2.6. How do I restart a simulation to recover missing output files?

TO BE VALIDATED (2/21/2013)

This method shows how to rerun a complete simulation period in a different directory (REDO instead of DEVT/PROD).

Example : To rerun v3.historicalAnt1 to recompute a whole year (e.g. 1964) you must :

  • On the file server (CCCSTOREDIR), create the necessary RESTART file and the Bands file.
  • On the scratch disk ($SCRATCHDIR/IGCM_OUT), create the mesh_mask file
    ## Directory
    mkdir $CCCSTOREDIR/....IGCM_OUT/IPSLCM5A/REDO/historicalAnt/v3.historicalAnt1REDO
    cd $CCCSTOREDIR/....IGCM_OUT/IPSLCM5A/REDO/historicalAnt/v3.historicalAnt1REDO
    # RESTART
    mkdir -p RESTART ; cd RESTART
    ln -s ../../../PROD/historicalAnt/v3.historicalAnt1/RESTART/v3.historicalAnt1_19640831_restart.nc v3.historicalAnt1REDO_19640831_restart.nc
    # Bands
    mkdir -p ATM/Debug
    cd ATM/Debug
    ln -s ../../../../../PROD/historicalAnt/v3.historicalAnt1/ATM/Debug/v3.historicalAnt1_Bands_96x95x39_3prc.dat_3 v3.historicalAnt1REDO_Bands_96x95x39_3prc.dat_3
    
    mkdir $SCRATCHDIR/....IGCM_OUT/IPSLCM5A/REDO/historicalAnt/v3.historicalAnt1REDO
    cd $SCRATCHDIR/....IGCM_OUT/IPSLCM5A/REDO/historicalAnt/v3.historicalAnt1REDO
    # mesh_mask
    mkdir -p OCE/Output
    cd OCE/Output
    ln -s ../../../../../PROD/historicalAnt/v3.historicalAnt1/OCE/Output/v3.historicalAnt1_mesh_mask.nc v3.historicalAnt1REDO_mesh_mask.nc
    cd ../..
    
  • On the computing machine:
    • create a new directory
      cp -pr  v3.historicalAnt1 v3.historicalAnt1REDO
      
    • in this new directory, change the run.card file and set the following parameters to:
      OldPrefix= v3.historicalAnt1_19631231
      PeriodDateBegin= 1964-01-01
      PeriodDateEnd= 1964-01-31
      CumulPeriod= xxx # Specify the proper "cad" value, i.e. the same month in the run.card cookie (ARGENT)
      PeriodState= OnQueue
      
    • change the config.card file to one pack period (1 year), do not do any post processing, start rebuild month by month and specify PackFrequency.

**ACTIVITY A**
Rewrite the part of the excerpt that begins at the words "2.6. How do" and stops after "the Bands file.", changing "simulation" to "model run".
**ACTIVITY B**
Translate this sentence from the excerpt into French: "This method shows how to rerun a complete simulation period in a different directory (REDO instead of DEVT/PROD)."
**ACTIVITY C**
Name every parameter that the excerpt says to set in the run.card file.

**DATASET RECORDS**
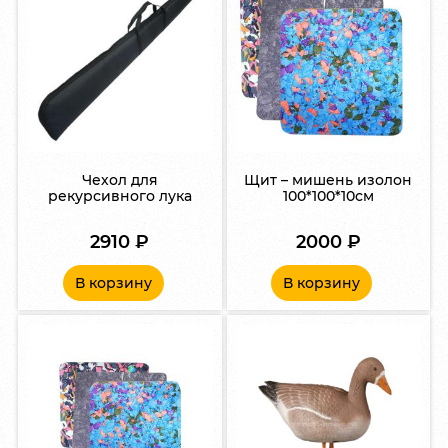
Чехол для
Щит – мишень изолон
рекурсивного лука
100*100*10см
2910
₽
2000
₽
В корзину
В корзину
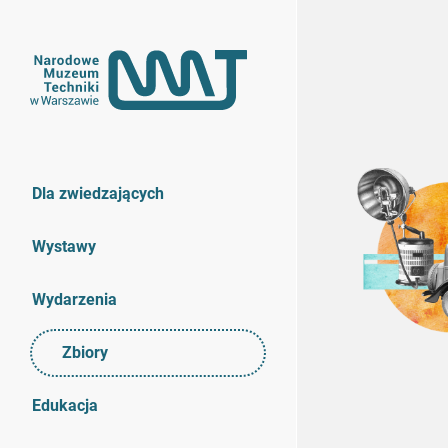
Dla zwiedzających
Wystawy
Wydarzenia
Zbiory
Edukacja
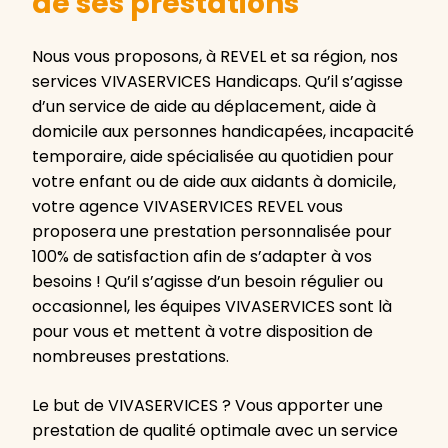
de ses prestations
Nous vous proposons, à REVEL et sa région, nos
services VIVASERVICES Handicaps. Qu’il s’agisse
d’un service de aide au déplacement, aide à
domicile aux personnes handicapées, incapacité
temporaire, aide spécialisée au quotidien pour
votre enfant ou de aide aux aidants à domicile,
votre agence VIVASERVICES REVEL vous
proposera une prestation personnalisée pour
100% de satisfaction afin de s’adapter à vos
besoins ! Qu’il s’agisse d’un besoin régulier ou
occasionnel, les équipes VIVASERVICES sont là
pour vous et mettent à votre disposition de
nombreuses prestations.
Le but de VIVASERVICES ? Vous apporter une
prestation de qualité optimale avec un service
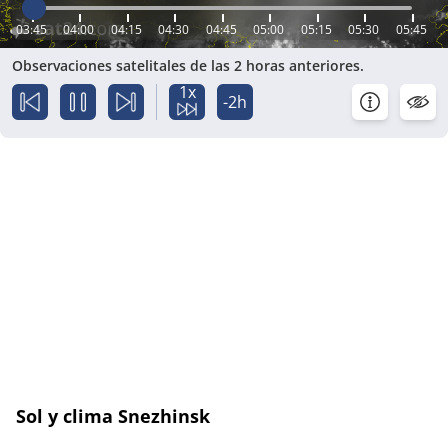
03:45
04:00
04:15
04:30
04:45
05:00
05:15
05:30
05:45
Observaciones satelitales de las 2 horas anteriores.
1x
-2h
Sol y clima Snezhinsk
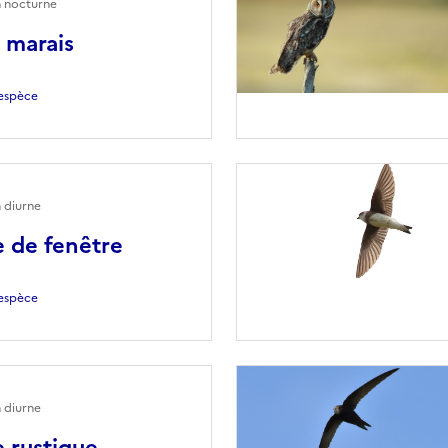
n nocturne
 marais
l'espèce
 diurne
e de fenêtre
l'espèce
 diurne
e rustique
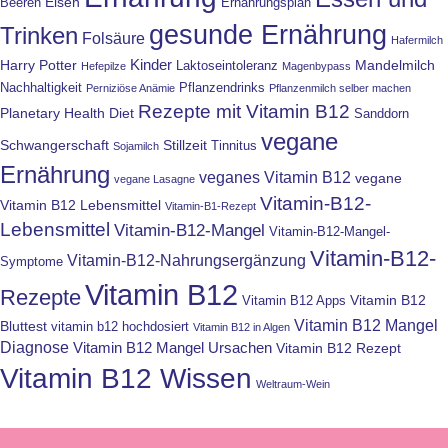
Eisen
Beeren
Ernährungsplan
gesunde Ernährung
Trinken
Folsäure
Hafermilch
Kinder
Harry Potter
Mandelmilch
Laktoseintoleranz
Hefepilze
Magenbypass
Nachhaltigkeit
Pflanzendrinks
Perniziöse Anämie
Pflanzenmilch selber machen
Rezepte mit Vitamin B12
Planetary Health Diet
Sanddorn
vegane
Schwangerschaft
Stillzeit
Tinnitus
Sojamilch
Ernährung
veganes Vitamin B12
vegane
vegane Lasagne
Vitamin-B12-
Vitamin B12 Lebensmittel
Vitamin-B1-Rezept
Lebensmittel
Vitamin-B12-Mangel
Vitamin-B12-Mangel-
Vitamin-B12-
Vitamin-B12-Nahrungsergänzung
Symptome
Vitamin B12
Rezepte
Vitamin B12
Vitamin B12 Apps
Vitamin B12 Mangel
Bluttest
vitamin b12 hochdosiert
Vitamin B12 in Algen
Diagnose
Vitamin B12 Mangel Ursachen
Vitamin B12 Rezept
Vitamin B12 Wissen
Weltraum-Wein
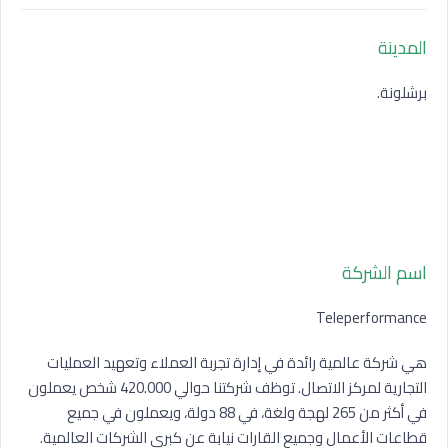
المدينة
برشلونة.
اسم الشركة
Teleperformance
هي شركة عالمية رائدة في إدارة تجربة العملاء وتعهيد العمليات
التجارية لمركز الاتصال. توظف شركتنا حوالي 420.000 شخص يعملون
في أكثر من 265 لهجة ولغة، في 88 دولة، ويعملون في جميع
قطاعات الأعمال وجميع القارات نيابة عن كبرى الشركات العالمية.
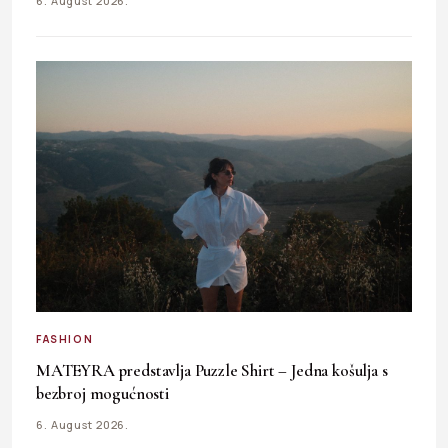
6. August 2026.
FASHION
MATEYRA predstavlja Puzzle Shirt – Jedna košulja s
bezbroj mogućnosti
6. August 2026.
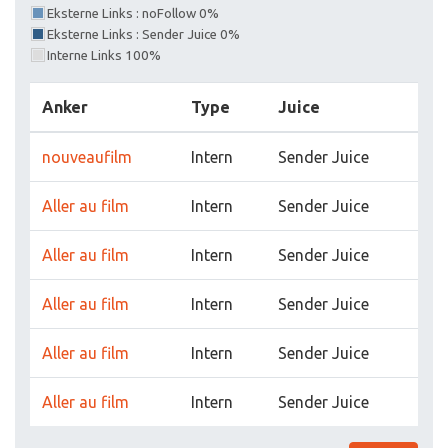
Eksterne Links : noFollow 0%
Eksterne Links : Sender Juice 0%
Interne Links 100%
Anker
Type
Juice
nouveaufilm
Intern
Sender Juice
Aller au film
Intern
Sender Juice
Aller au film
Intern
Sender Juice
Aller au film
Intern
Sender Juice
Aller au film
Intern
Sender Juice
Aller au film
Intern
Sender Juice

**YOUR RESPONSE A**
2.6. How do I restart a model run to recover missing output files?

TO BE VALIDATED (2/21/2013)

This method shows how to rerun a complete model run period in a different directory (REDO instead of DEVT/PROD).

Example : To rerun v3.historicalAnt1 to recompute a whole year (e.g. 1964) you must :

  • On the file server (CCCSTOREDIR), create the necessary RESTART file and the Bands file.

**YOUR RESPONSE B**
Cette méthode montre comment relancer une période de simulation complète dans un répertoire différent (REDO au lieu de DEVT/PROD).

**YOUR RESPONSE C**
OldPrefix, PeriodDateBegin, PeriodDateEnd, CumulPeriod, PeriodState